Palembang, CNN Indonesia -- Ketua Komisi Pemilihan Umum (
KPU) Kota
Palembang Eftiyani mengakui menjadi bagian tim saksi dari salah satu pasangan calon dalam Pilgub Sumatera Selatan 2018 lalu.
Hal itu diungkap Eftiyani saat menjalani sidang pemeriksaan dugaan pelanggaran kode etik penyelenggara pemilu oleh Dewan Kehormatan Penyelenggara Pemilu (
DKPP) di Palembang, Senin (4/3).
Di hadapan majelis, Eftiyani mengakui bahwa dirinya menjadi saksi pasangan calon nomor urut 4, Dodi Reza Alex-Giri Ramanda Kiemas dan hadir dalam pleno rekapitulasi perolehan suara di KPU Sumsel 8 Juli 2018. Menurutnya, dia mendapat mandat dari tim pemenangan karena dianggap berpengalaman dalam pemilu.
ADVERTISEMENT
SCROLL TO CONTINUE WITH CONTENT
"Saya ditunjuk jadi saksi, diminta tim pasangan nomor empat Dodi Reza Alex dan Giri Ramanda Kiemas. Tapi saya bukan tim sukses, tidak berafiliasi dengan partai apapun," ungkap Eftiyani.
Dodi Reza dikenal sebagai politikus Partai Golkar. Ia merupakan anak dari Gubernur Sumsel dua periode, Alex Noerdin. Sementara itu, Giri Ramanda diketahui sebagai keponakan dari Ketua Umum PDI Perjuangan Megawati Soekarno Putri.
Dalam sidang, Efriyanti berdalih tak pernah terlibat dan masuk dalam kepengurusan partai apapun.
Kasus Efriyanti ini mencuat setelah dirinya dilaporkan seorang mahasiswa Universitas Islam Negeri (UIN) Raden Fatah Palembang, Ricky Yudistira, ke DKPP.
Ricky Yudistira mengatakan dirinya mengetahui teradu Eftiyani menjadi saksi cagub Sumsel dari layar yang disediakan KPU Sumsel saat pleno rekapitulasi berlangsung. Selanjutnya, ia pun mengaku kaget ketika mengetahui Eftiyani dilantik menjadi Ketua KPU Palembang tujuh bulan kemudian yakni pada Januari 2019.
Menurutnya hal tersebut secara administrasi sudah menyalahi persyaratan untuk menjadi komisioner KPU sesuai amanat UU No 7 tahun 2017. Dirinya mengklaim memiliki bukti surat mandat Eftiyani sebagai saksi yang ditandatangani pasangan calon dan tiga partai pengusung.
"Itu disampaikan dalam aduan saya. Saya anggap Eftiyani terlibat dalam partai politik atau politik praktis," kata Ricky.
Oleh karena itu, Ricky berharap majelis DKPP memberi sanksi sesuai undang-undang jika teradu terbukti melanggar kode etik.
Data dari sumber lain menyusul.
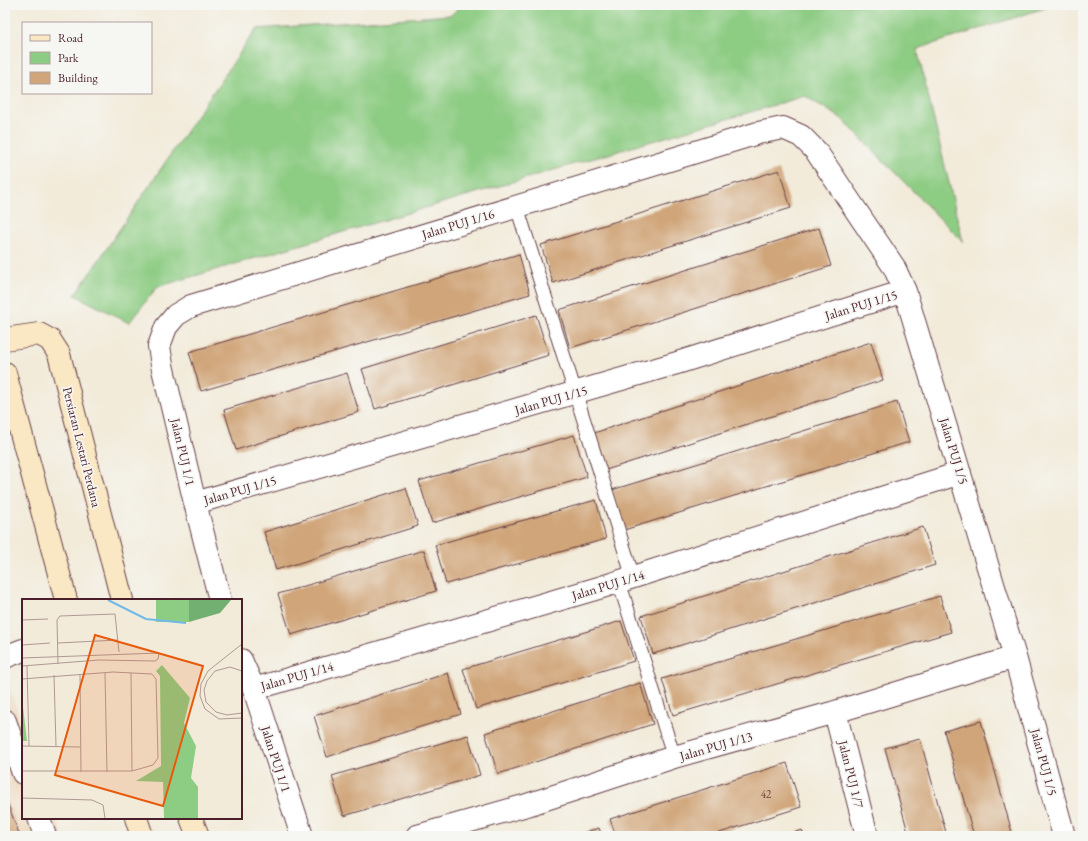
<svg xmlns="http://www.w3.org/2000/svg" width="1088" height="841" font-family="'EB Garamond',serif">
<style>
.built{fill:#eed7bb}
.green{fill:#8dcc83;stroke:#6c7657}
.building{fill:#d0a579}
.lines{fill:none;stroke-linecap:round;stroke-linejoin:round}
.service-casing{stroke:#633e45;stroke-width:15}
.minor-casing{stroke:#633e45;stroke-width:24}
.secondary-casing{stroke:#633e45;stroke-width:24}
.service{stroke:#fff;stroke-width:13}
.minor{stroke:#fff;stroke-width:22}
.secondary{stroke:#fae7c3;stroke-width:22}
.labels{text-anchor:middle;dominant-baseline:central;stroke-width:3.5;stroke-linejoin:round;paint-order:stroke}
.number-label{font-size:11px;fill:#6c403e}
.street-label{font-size:13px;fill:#4a1f2b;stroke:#f6f6f2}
.inset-river{fill:none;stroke:#71b9e9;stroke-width:2}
.inset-road{fill:none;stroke:#af9994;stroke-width:1}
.view{fill:#e8590c;fill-opacity:0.15;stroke:#e8590c;stroke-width:2}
.inset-edge{fill:none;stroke:#4a1f2b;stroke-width:2}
</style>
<rect width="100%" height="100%" fill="#f6f6f2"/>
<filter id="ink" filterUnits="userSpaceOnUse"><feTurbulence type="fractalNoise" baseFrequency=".025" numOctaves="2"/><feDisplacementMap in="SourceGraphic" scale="8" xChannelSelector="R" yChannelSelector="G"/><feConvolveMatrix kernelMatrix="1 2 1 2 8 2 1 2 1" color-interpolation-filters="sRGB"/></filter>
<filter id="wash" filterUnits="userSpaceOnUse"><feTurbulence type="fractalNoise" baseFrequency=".012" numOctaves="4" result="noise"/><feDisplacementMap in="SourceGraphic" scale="16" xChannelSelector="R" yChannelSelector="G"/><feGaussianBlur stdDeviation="0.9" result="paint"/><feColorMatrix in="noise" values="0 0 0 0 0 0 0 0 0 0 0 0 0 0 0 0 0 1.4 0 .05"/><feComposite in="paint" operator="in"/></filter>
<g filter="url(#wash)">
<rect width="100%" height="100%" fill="#f2ebda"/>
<path class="built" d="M5,677L23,726V818H57L63,836H5Z"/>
<path class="green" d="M461,5H1054L917,49L963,242L841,118L805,96L157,287L129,323L75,295L256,29L451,15Z"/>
<g id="blocks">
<path class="building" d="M779,170L791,208L553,283L541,245Z
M819,228L831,266L570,348L559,310Z
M519,254L530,294L201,391L189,352Z
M536,315L549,355L375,409L362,369Z
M871,342L883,380L606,470L594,433Z
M347,373L359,412L236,450L224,410Z
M897,402L909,442L624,530L612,490Z
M574,435L587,477L432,523L419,481Z
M406,488L418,526L276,570L264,532Z
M596,500L606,539L446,584L435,545Z
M923,527L935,565L653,654L641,616Z
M424,550L436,591L291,635L278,594Z
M940,596L951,632L673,715L662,679Z
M621,621L634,661L476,709L463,669Z
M448,673L461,714L327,757L314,716Z
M640,683L653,724L498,774L485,733Z
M981,721L1013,836H974L944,731Z
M468,735L480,775L344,816L332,776Z
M920,739L947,836H909L885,748Z
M787,763L801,807L710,836H616L610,819Z
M5,797L20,836H5Z
M599,828L602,836H572Z
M802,830L804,836H785Z"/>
</g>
</g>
<g filter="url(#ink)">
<use href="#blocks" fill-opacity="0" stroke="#633e45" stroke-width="1"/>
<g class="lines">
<defs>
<path id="service" d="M517,207L633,577
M619,582L674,757"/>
<path id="minor" d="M195,503L677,363L905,291
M220,600L195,503L162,365L159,346L166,327L176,315L191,306L758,133L783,128L801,136L816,151L894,267L905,291L1015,657L1064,836
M5,657L23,650
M241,660L254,689L302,836
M254,689L602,587L960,473
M835,712L867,836
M5,721L23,773
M39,818L45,836
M417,836L527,805L674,757L835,712L1015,657"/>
<path id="secondary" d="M5,339L39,334L50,340L59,354L122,600
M5,373L66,600
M136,818L142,836
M191,818L198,836"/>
</defs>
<use href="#service" class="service-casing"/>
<use href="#minor" class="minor-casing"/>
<use href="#secondary" class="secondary-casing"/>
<use href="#service" class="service"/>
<use href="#minor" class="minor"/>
<use href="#secondary" class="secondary"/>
</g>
</g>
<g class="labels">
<g class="number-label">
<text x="766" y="794">42</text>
</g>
<g class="street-label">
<text transform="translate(458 224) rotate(-17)">Jalan PUJ 1/16</text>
<text transform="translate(861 305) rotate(-17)">Jalan PUJ 1/15</text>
<text transform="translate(551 400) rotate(-16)">Jalan PUJ 1/15</text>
<text transform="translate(82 447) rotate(76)">Persiaran Lestari Perdana</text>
<text transform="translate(954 451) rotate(73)">Jalan PUJ 1/5</text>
<text transform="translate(183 452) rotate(77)">Jalan PUJ 1/1</text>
<text transform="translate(240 490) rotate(-16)">Jalan PUJ 1/15</text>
<text transform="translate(608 585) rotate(-17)">Jalan PUJ 1/14</text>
<text transform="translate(297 676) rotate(-16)">Jalan PUJ 1/14</text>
<text transform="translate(716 746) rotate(-16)">Jalan PUJ 1/13</text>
<text transform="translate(276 759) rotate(72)">Jalan PUJ 1/1</text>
<text transform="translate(1044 762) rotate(75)">Jalan PUJ 1/5</text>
<text transform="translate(851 774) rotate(76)">Jalan PUJ 1/7</text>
</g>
</g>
<g transform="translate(22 599)">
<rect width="220" height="220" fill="#f2ebda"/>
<path d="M134,1H167V23H134ZM140,66L168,99L162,124L174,147L169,179L176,188V219H142L141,183L114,182L139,167L138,77L134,72ZM0,108H1L5,142H0Z" fill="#8dcc83"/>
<path d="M167,1H209L198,14L167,23Z" fill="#72b071"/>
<path class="inset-river" d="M86,1L124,20L164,24"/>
<path class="inset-road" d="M0,21L26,20M36,44L96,41M220,45L186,72L179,85L178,97L183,110L197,120L220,119M0,46L28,44M0,59L137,54L136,60L133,62L77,61L0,67M36,65L35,21L38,17L93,15L97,53M5,67L7,147M220,72L208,68L193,72L185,82L182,91L184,103L194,113L205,116L220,114M83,74L85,173M109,74L110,172M58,75L59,173M32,76L34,147M0,80L91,73L130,75L134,80L136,159L131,166L110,172H0M0,147L58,148M0,199L70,201L81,206L83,219"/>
<path class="view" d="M73,36L181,67L141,207L33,176Z"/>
<rect width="220" height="220" class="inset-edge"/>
</g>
<rect width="1088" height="841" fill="none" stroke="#f6f6f2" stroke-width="20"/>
<rect x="22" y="22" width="130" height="72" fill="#f6f6f2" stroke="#b1a0a2"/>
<rect x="30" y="35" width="20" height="6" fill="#fae7c3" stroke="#b1a0a2"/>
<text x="58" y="42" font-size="12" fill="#4a1f2b">Road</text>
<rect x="30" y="52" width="20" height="12" fill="#8dcc83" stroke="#b1a0a2"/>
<text x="58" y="62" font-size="12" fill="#4a1f2b">Park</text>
<rect x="30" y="72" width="20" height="12" fill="#d0a579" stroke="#b1a0a2"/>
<text x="58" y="82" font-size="12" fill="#4a1f2b">Building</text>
</svg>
Dirinya pun berharap pemilu di Sumsel berlangsung demokratis tanpa ditunggangi pihak-pihak berkepentingan.
Sementara itu, ketua majelis yang juga anggota DKPP Muhammad mengatakan, pihaknya akan melakukan pengkajian keterangan pengadu, teradu, pihak terkait, dan saksi yang disampaikan di persidangan.
Ia mengatakan setidaknya paling lambat dalam tempo tujuh hari aduan itu pun akan dibahas dalam pleno internal DKPP.
"Dalam pleno nanti akan diputuskan apakah saudara teradu ini terbukti melanggar kode etik atau tidak. Pengadu menilai teradu yakni Ketua KPU Palembang Eftiyani berafiliasi dengan partai. Dan syarat menjadi komisioner KPU tidak boleh terlibat dalam partai lima tahun sebelumnya," kata Muhammad.
Muhammad mengungkapkan kasus serupa pernah diproses DKPP. Hanya saja, majelis memiliki pandangan berbeda dalam menentukan keputusan akhir.
"Nanti dianalisa dulu, jika terbukti melanggar apa sanksinya, dipecat atau peringatan. Kalau tidak bersalah nama baiknya harus direhabilitasi," kata Muhammad.
Kemarin dalam majelis yang dipimpin Muhammad itu diikuti pula anggota yang merupakan tim pemeriksa daerah Provinsi Sumsel. Tim itu beranggotakan Febrian (unsur masyarakat), Junaedi (Bawaslu Sumsel), dan Amran Muslimin (unsur KPU Sumsel).